Secretary-General of the International Civil Defence Organization

Arguj Kalantarli (born 7 December 1981, Nakhchivan, Azerbaijan) is an Azerbaijani civil servant currently serving as the Secretary-General of the International Civil Defence Organization (ICDO). Before his election, he held various positions in Azerbaijan’s Ministry of Emergency Situations, focusing on international cooperation and disaster management.

== Early life and education ==
Kalantarli studied English philology at the Azerbaijan University of Languages from 1999 to 2003. Between 2009 and 2013, he completed a second degree in international law at Baku State University.

== Career ==
Kalantarli began his career in 2005 at the State Customs Committee of Azerbaijan, serving as a senior inspector in the Department of Foreign Relations.

In 2006, he joined the Ministry of Emergency Situations of Azerbaijan as Deputy Head of the International Activity Department, and in 2007 became Head of the International Relations Department, a post he held until 2025. During this period, he coordinated projects in civil protection, disaster preparedness and international cooperation.

== Secretary-General of the International Civil Defence Organization==
On 10 July 2025, Kalantarli was elected Secretary-General of the International Civil Defence Organization during the third extraordinary session of its General Assembly held in Baku, Azerbaijan. He became the first Azerbaijani to hold this position. He was elected in the first round with the support of 23 member states, ahead of candidates from Serbia, Tunisia and Burkina Faso.
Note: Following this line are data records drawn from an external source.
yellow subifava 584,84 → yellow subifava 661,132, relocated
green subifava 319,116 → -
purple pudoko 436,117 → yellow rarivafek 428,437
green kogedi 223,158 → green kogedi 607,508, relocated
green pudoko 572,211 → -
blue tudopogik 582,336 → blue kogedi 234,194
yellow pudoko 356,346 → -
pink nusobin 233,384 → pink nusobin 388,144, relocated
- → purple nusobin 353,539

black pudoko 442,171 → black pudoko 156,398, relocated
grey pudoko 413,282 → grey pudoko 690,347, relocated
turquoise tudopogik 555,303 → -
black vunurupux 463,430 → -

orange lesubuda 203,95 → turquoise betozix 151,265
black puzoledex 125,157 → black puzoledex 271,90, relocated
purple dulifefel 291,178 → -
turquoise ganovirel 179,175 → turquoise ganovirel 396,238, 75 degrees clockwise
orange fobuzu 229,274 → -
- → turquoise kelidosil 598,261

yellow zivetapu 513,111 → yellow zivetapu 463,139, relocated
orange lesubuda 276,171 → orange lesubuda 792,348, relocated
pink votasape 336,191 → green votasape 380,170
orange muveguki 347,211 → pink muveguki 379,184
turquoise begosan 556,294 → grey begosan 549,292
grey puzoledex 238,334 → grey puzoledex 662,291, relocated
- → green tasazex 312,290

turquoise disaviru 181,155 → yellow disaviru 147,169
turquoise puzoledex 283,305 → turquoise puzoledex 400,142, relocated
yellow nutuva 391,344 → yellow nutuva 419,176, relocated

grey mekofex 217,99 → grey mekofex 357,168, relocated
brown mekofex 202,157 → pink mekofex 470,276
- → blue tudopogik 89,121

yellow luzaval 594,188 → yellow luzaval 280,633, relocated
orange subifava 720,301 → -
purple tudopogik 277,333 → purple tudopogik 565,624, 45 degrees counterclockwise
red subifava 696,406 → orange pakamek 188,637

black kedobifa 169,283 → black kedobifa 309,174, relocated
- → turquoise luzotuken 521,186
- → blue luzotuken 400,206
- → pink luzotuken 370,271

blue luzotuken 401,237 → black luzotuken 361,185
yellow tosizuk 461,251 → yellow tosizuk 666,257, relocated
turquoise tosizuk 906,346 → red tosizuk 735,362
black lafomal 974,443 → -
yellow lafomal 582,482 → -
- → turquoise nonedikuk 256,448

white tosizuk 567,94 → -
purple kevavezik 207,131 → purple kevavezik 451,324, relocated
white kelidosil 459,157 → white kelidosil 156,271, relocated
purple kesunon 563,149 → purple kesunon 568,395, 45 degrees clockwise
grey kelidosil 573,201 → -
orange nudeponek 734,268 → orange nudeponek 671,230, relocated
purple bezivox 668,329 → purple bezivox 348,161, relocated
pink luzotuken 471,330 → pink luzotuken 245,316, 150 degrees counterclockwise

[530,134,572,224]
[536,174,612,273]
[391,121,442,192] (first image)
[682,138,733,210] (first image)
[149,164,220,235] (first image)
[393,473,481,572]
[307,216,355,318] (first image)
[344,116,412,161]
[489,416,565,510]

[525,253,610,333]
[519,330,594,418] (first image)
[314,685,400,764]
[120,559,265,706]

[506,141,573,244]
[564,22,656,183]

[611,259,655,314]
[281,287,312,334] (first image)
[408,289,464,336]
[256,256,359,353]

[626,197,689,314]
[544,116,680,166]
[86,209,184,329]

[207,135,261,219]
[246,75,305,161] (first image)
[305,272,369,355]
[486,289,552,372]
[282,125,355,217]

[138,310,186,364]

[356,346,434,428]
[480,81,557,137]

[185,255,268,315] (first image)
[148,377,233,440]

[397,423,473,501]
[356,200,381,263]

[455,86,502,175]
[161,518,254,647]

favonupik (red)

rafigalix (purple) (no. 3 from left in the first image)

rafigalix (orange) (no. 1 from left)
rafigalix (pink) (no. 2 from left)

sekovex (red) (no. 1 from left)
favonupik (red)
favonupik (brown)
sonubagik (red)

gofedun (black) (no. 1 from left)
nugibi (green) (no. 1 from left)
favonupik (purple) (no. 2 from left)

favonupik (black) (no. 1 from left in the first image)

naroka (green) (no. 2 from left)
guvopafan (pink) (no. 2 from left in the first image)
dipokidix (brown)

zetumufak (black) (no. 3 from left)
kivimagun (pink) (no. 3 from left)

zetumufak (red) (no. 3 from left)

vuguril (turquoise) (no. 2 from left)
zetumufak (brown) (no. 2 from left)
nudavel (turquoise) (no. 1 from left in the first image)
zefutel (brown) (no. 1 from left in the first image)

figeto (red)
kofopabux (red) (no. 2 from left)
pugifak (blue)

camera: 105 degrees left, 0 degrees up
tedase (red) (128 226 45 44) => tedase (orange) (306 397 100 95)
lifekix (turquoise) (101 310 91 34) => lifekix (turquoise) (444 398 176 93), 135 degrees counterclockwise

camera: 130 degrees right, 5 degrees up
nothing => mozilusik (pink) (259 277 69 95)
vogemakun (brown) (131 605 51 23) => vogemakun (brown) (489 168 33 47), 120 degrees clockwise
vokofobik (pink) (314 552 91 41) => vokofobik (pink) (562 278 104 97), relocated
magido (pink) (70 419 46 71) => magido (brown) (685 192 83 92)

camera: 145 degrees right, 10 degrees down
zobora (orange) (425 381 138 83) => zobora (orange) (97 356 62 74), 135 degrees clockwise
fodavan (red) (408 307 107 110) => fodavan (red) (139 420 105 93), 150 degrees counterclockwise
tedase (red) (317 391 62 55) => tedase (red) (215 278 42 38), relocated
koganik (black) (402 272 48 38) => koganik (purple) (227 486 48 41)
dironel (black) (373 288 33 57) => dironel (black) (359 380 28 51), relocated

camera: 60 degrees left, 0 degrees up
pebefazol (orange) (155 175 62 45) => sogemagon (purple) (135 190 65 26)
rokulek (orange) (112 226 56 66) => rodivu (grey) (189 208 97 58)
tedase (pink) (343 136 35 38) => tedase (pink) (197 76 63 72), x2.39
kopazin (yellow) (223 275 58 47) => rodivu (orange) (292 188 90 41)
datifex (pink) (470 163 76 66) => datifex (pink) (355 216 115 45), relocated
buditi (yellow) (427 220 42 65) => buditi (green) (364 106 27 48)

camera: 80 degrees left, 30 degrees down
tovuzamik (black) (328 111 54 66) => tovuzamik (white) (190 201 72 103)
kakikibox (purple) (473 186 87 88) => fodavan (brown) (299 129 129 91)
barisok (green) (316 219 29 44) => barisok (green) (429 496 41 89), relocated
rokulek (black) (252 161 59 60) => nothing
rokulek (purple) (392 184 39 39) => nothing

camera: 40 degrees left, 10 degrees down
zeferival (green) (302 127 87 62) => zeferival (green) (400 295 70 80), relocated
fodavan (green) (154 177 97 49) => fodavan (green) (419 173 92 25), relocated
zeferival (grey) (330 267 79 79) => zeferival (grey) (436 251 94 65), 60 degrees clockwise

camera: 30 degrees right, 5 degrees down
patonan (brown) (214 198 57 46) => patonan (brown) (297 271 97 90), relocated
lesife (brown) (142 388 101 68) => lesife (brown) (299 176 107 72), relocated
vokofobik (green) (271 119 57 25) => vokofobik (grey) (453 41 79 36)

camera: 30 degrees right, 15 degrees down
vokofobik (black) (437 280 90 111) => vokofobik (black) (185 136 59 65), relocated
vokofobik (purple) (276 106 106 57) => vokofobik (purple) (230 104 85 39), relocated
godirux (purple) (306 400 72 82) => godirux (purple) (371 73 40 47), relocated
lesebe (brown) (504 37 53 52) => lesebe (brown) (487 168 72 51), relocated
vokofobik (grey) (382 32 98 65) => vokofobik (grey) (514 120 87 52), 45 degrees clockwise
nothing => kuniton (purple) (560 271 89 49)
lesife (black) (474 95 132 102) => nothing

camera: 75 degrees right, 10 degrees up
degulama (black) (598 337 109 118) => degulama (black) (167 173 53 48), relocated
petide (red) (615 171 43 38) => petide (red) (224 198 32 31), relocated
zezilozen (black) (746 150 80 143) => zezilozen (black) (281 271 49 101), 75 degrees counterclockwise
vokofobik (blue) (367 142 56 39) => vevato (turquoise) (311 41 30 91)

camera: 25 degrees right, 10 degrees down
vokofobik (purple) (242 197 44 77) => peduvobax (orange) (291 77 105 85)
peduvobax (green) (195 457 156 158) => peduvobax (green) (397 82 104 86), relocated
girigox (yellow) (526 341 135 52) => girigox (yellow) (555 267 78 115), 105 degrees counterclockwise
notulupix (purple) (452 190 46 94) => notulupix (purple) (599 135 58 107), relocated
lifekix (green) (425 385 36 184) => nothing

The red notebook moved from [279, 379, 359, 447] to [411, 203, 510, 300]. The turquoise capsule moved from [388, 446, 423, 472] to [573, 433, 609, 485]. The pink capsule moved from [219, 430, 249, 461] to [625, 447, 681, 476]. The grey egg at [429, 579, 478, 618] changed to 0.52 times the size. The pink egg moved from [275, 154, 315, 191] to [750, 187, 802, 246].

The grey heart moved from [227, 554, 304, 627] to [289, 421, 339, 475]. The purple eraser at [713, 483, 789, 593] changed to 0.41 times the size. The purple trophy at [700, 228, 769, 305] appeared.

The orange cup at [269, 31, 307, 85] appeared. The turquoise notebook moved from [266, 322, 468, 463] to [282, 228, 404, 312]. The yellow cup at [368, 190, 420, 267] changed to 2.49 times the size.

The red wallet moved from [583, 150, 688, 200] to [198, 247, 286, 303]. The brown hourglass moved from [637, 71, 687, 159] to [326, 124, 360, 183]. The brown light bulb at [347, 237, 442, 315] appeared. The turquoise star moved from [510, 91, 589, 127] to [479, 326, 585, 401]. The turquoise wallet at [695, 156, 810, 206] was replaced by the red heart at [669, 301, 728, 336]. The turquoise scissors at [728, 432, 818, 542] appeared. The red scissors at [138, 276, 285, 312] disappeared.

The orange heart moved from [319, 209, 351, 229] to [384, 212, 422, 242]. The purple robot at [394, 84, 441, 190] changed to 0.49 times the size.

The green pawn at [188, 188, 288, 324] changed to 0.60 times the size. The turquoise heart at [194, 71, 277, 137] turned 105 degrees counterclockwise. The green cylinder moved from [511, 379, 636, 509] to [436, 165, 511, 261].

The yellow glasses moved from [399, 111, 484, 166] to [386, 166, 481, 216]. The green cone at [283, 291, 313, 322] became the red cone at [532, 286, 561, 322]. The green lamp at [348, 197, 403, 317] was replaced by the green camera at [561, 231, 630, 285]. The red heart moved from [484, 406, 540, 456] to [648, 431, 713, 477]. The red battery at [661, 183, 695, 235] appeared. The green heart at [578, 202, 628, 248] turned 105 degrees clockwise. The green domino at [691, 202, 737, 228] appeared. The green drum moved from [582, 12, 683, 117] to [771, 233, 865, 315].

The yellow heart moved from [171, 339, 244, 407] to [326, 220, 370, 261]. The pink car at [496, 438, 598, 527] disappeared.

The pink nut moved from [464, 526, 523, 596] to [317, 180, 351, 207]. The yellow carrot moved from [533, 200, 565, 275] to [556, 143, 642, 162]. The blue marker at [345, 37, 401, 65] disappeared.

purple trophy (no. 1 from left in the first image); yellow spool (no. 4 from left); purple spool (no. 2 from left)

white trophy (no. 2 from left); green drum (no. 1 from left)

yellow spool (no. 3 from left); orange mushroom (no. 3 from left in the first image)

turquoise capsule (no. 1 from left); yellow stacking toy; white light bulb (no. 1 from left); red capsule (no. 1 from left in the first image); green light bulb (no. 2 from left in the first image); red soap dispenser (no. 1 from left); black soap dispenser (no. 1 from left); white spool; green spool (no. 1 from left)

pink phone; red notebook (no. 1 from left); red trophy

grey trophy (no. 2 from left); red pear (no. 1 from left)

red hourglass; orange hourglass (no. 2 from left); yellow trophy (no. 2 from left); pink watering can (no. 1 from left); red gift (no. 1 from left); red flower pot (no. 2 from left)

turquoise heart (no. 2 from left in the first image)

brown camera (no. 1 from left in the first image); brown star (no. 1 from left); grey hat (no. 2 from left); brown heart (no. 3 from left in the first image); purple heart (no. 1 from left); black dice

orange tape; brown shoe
As Secretary-General, he has emphasized strengthening international cooperation in civil defence, disaster risk reduction and emergency response, as well as promoting capacity-building among ICDO member states.

== Public statements ==
Kalantarli has spoken about the need for coordinated international responses to humanitarian crises and disasters, and has called for enhanced cooperation among states to mitigate the effects of natural and man-made hazards.

== Awards ==
He has received the following state awards of Azerbaijan:
- Medal "For Military Service"
- Order "For Service to the Fatherland", 3rd Degree
- Order "For Service to the Fatherland", 2nd Degree

== Personal life ==
Kalantarli is fluent in Azerbaijani, English, Russian and Turkish, and has working proficiency in French. He is married and has two children.